For the most part, I’ve been able to work things out, but on occasion when I’ve hit a roadblock, I found it helped to talk it over with my primary care doctor. Having seen me for a couple of decades he knows me perhaps better than my wife. He understands how I think and what’s important to me. Most of all, I trust him. He has an absolute command of my health history AtoZ. He knows what works for me from a medical perspective.
Live in the present.
At least for me, I fought back tidal waves of worry about dying at the hands of pancreatic cancer. All the stats said I was done. Being a numbers guy, I listened. Not being there for any of my three daughters’ big days broke my father’s heart. (Two are now married. I’m holding on for the third.) When I asked my medical oncologist about my chances, the best she could do was mutter, “No one knows.”

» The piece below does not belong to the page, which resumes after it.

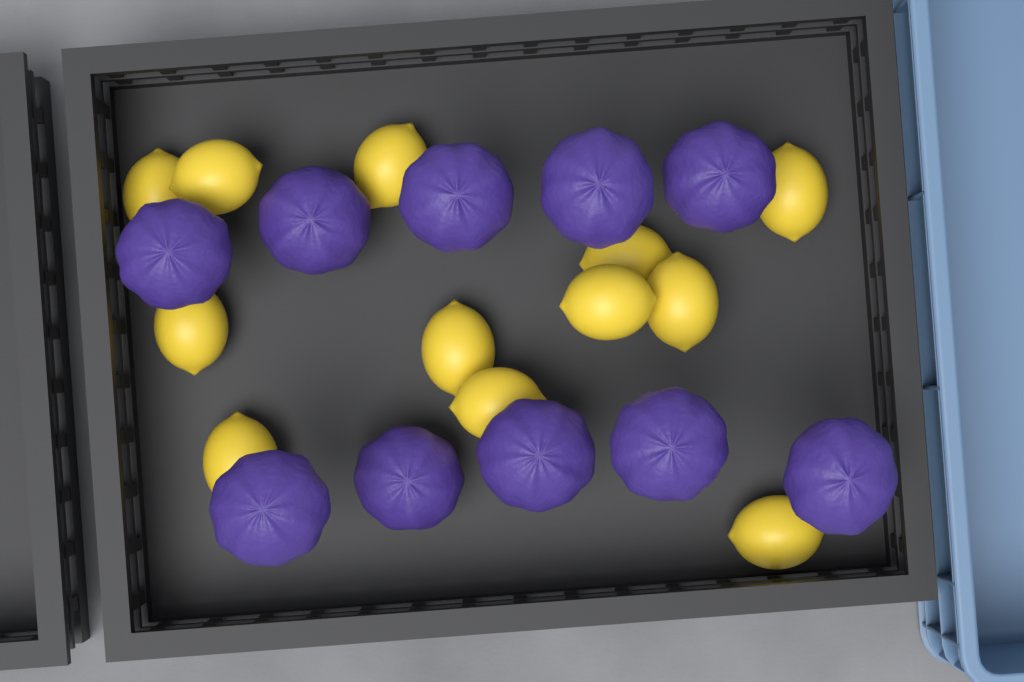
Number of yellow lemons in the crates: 12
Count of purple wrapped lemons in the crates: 10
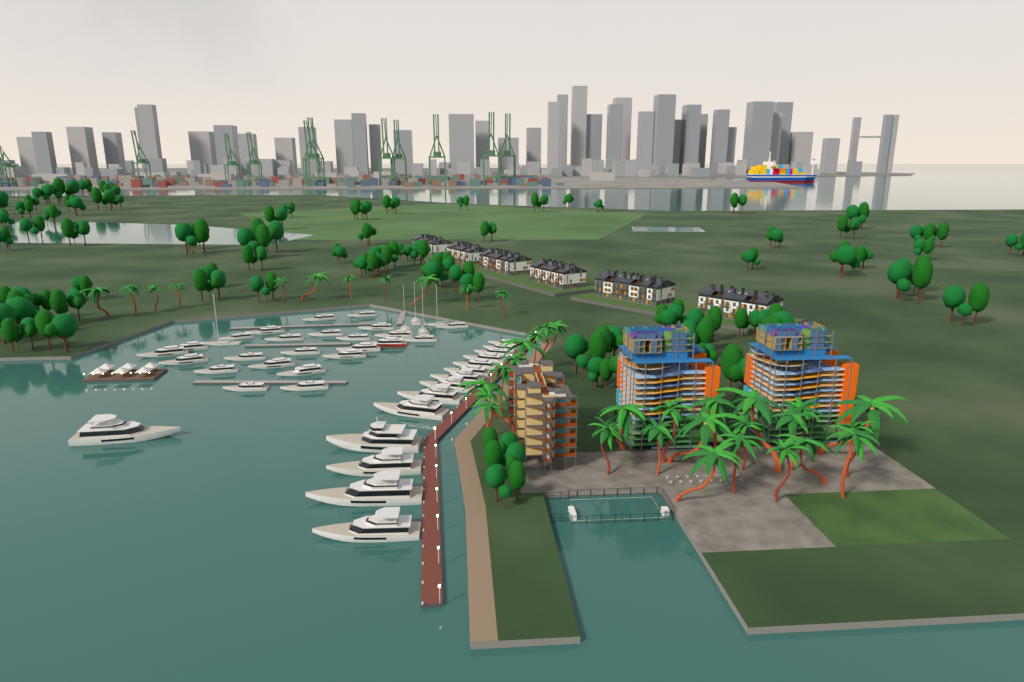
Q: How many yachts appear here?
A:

To beat back my waves of despair, I found taking one day at a time, and living in the present, helped immensely. Being a person of faith, believing there is more to life than what we see, helped too but it wasn’t enough. Today is a miracle. Tomorrow will be one too. Try living in the present.
Never let go of your hope.
Cancer often leads to despair, by which I mean gapping gasping hopelessness. For some, this means the cavernous blackness of depression where we see no way out. (If that’s you seek help. Please.) No one understands the role of hope, but most agree it is vital to getting through cancer. Perhaps there is something to that mind-over-body thing after all. I don’t know, but what I do know when someone loses the will to live things can and do turn ugly. Someday we may understand the science behind hoping when there is little reason to hope but until we do never let go of hope.
You too can get through your cancer by keeping at it, maintaining your perspective, doing what your doctors say, living in the present, and never letting go of your hope.